Cuando olvido mis metas y mi propósito, pierdo el vigor, tomo atajos y pospongo las cosas. Sin metas ni un propósito, probablemente no haría nada de eso. De hecho, nunca habría tomado la audaz decisión de comenzar este proyecto.

Cuando conecto con mi razón última para hacer esto, de repente los obstáculos y la resistencia pierden poder. Todas mis acciones adquieren una nueva perspectiva: las veo como necesarias y significativas. Todas mis acciones se encaminan hacia mi propósito mayor.

También me enseña que Construir grandes catedrales significa, en última instancia, colocar muchos ladrillos pequeños.

Mis puntos de vista sobre manifestando y cómo hacer realidad tus sueños.

Cómo construir catedrales

Terminemos este artículo con un tono positivo preguntándonos cómo podemos construir catedrales: es decir, ¿cómo podemos hacer realidad cosas asombrosas en nuestras vidas?

La respuesta es muy sencilla.

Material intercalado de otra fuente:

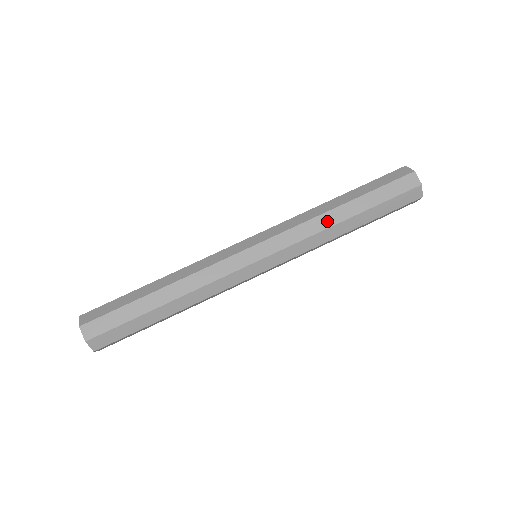
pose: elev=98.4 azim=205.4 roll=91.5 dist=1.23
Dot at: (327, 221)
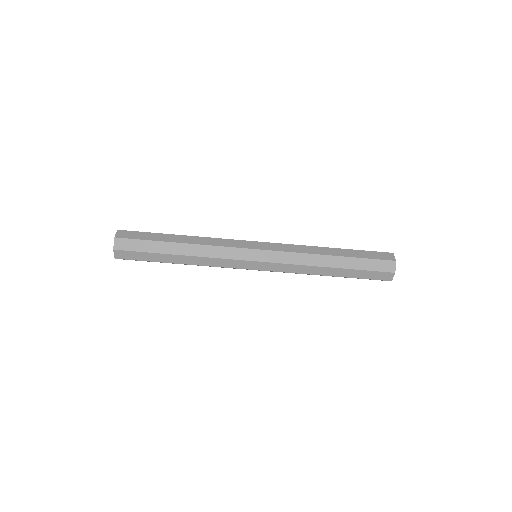
Dot at: (316, 261)
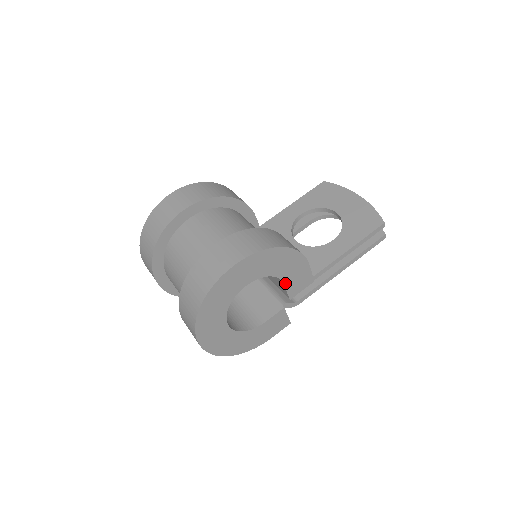
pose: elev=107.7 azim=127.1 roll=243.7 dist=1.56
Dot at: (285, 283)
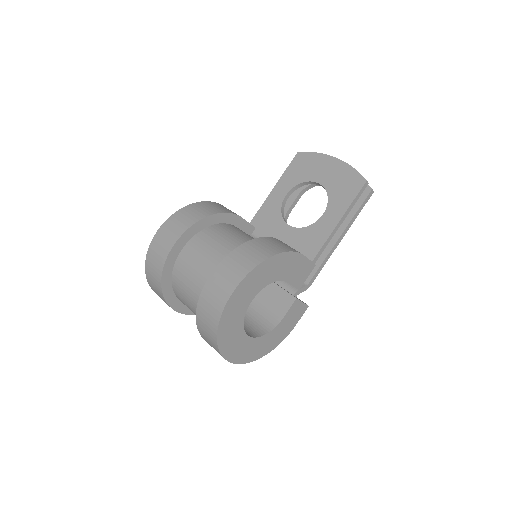
Dot at: (288, 281)
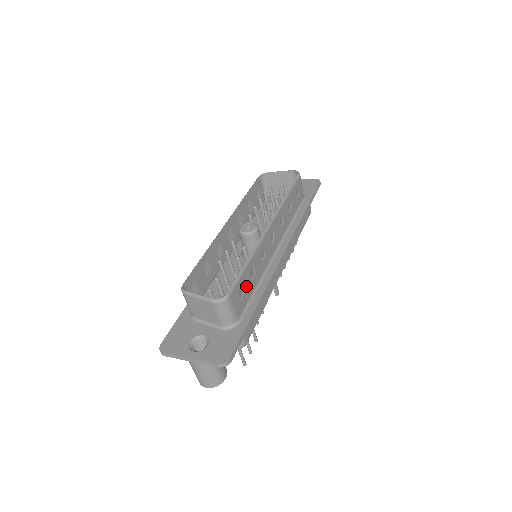
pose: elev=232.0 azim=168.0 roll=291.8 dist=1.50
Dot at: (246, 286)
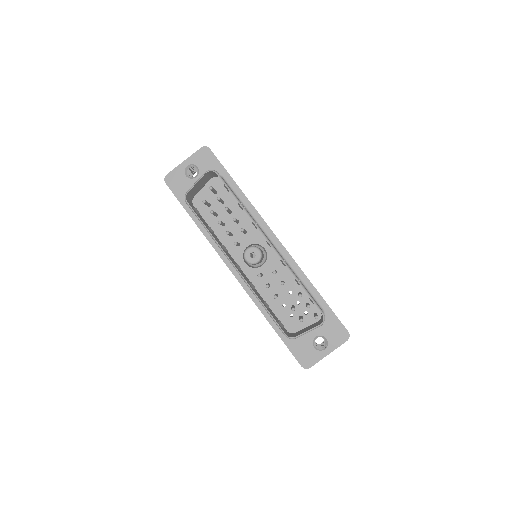
Dot at: occluded
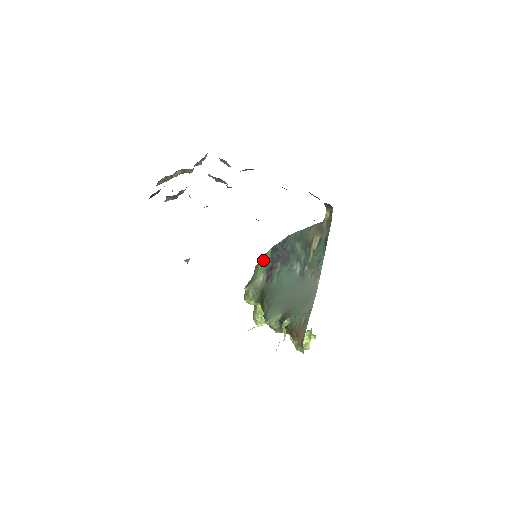
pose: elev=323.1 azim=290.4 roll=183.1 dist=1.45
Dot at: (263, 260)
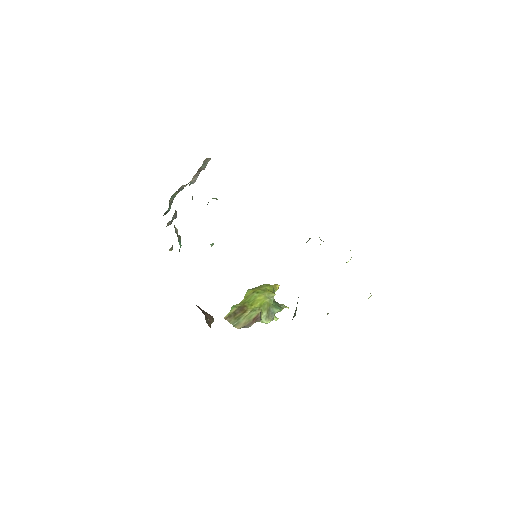
Dot at: occluded
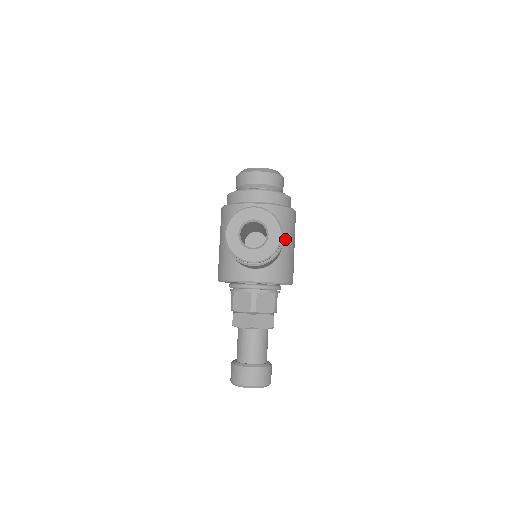
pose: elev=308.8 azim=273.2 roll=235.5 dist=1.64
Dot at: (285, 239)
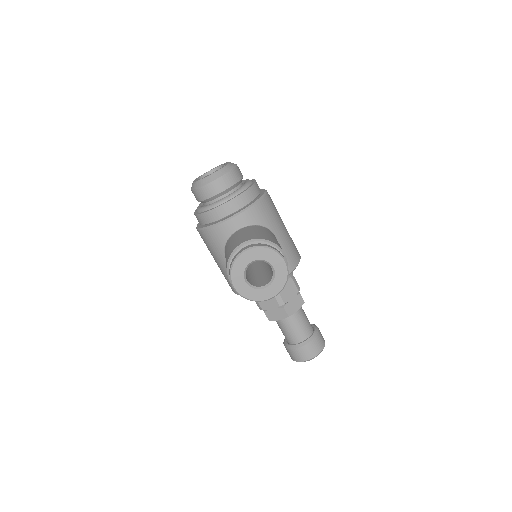
Dot at: (275, 230)
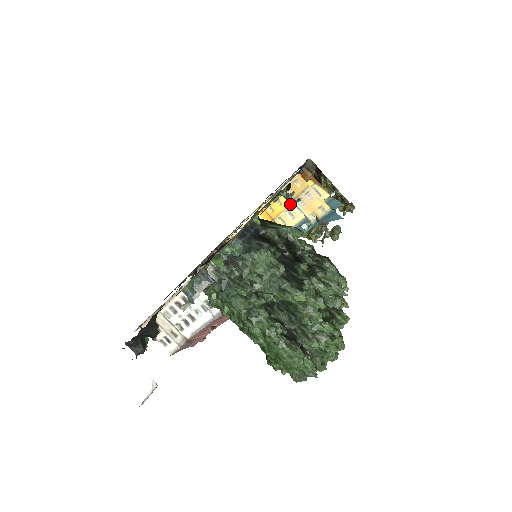
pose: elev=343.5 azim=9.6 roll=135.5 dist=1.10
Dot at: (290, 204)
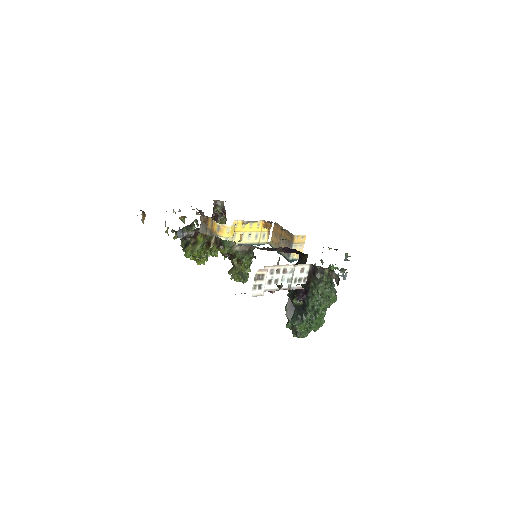
Dot at: (345, 259)
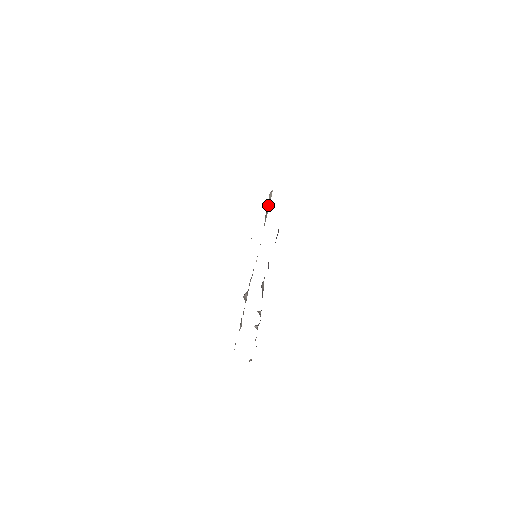
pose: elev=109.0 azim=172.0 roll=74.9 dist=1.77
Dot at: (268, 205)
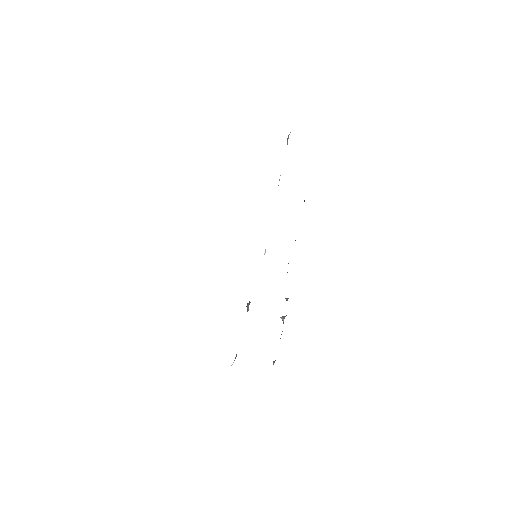
Dot at: occluded
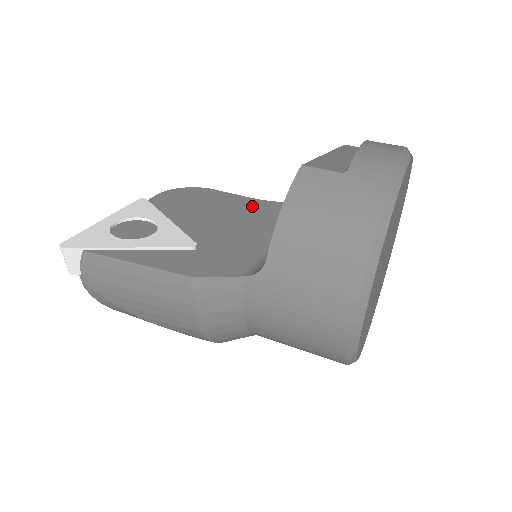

La parábola de los albañiles nos lo dice exactamente: en esencia, hay que poner ladrillos, es decir, hay que realizar muchísimas acciones diarias, y esas acciones deben estar cuidadosamente planificadas y organizadas en función de hitos que, en conjunto, nos lleven a nuestra visión más amplia.

Esto es muy reconfortante. Todos los proyectos importantes (sí, incluso las pirámides) están compuestos de miles de pequeños pasos o acciones que se multiplican y acumulan para, finalmente, cumplir su gran propósito. Esto significa que no tenemos que centrarnos en construir la catedral: dividimos el proyecto en muros y fachadas y nos ponemos a trabajar en la colocación de los ladrillos.

Para mí, la clave es conocer tu catedral, aferrarte a ella con firmeza y canalizar todo hacia ella. ¿Qué es lo que, en última instancia, quieres lograr? ¿Qué es lo que realmente te inspira? ¿Qué te gustaría lograr en tu vida?

Sepan esto y podrán comenzar a colocar los ladrillos, minuto a minuto, día a día, año a año, hasta que finalmente tengan una enorme e imponente catedral ante ustedes.